→ Record extracts
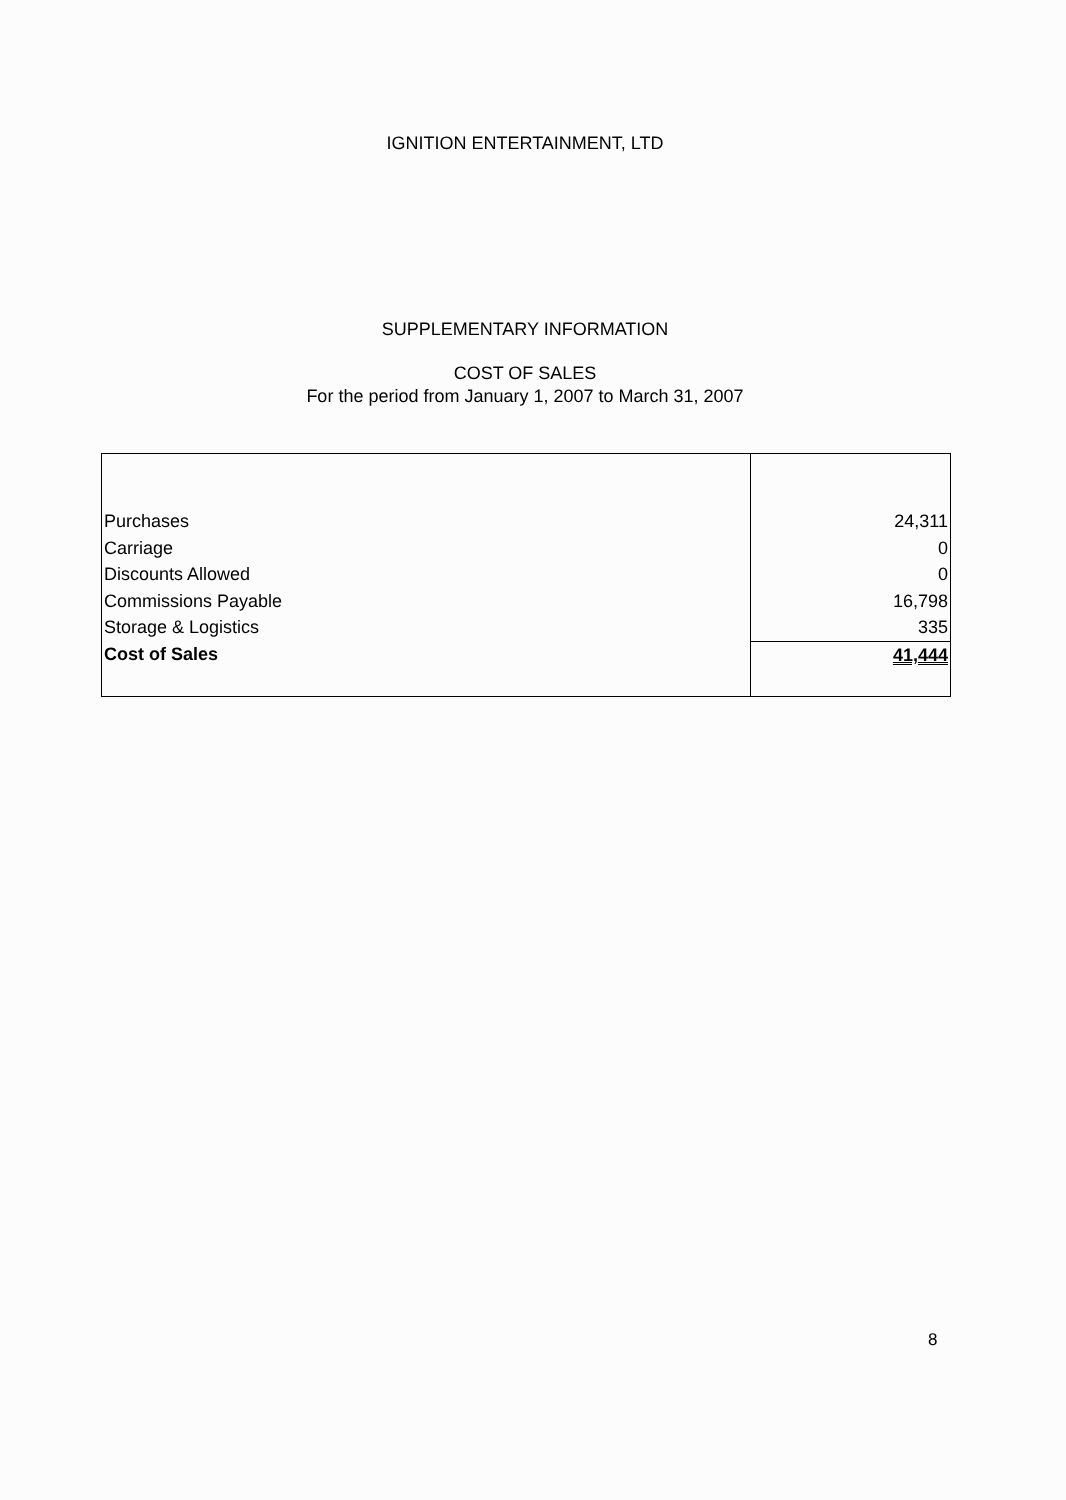IGNITION ENTERTAINMENT, LTD
SUPPLEMENTARY INFORMATION
COST OF SALES
For the period from January 1, 2007 to March 31, 2007
| Purchases | 24,311 |
| Carriage | 0 |
| Discounts Allowed | 0 |
| Commissions Payable | 16,798 |
| Storage & Logistics | 335 |
| Cost of Sales | 41,444 |
8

→ Problem
Quote every entry exactly, with the pictures omitted.

→ Answer section
IGNITION ENTERTAINMENT, LTD
SUPPLEMENTARY INFORMATION
COST OF SALES
For the period from January 1, 2007 to March 31, 2007
| Purchases | 24,311 |
| Carriage | 0 |
| Discounts Allowed | 0 |
| Commissions Payable | 16,798 |
| Storage & Logistics | 335 |
| Cost of Sales | 41,444 |
8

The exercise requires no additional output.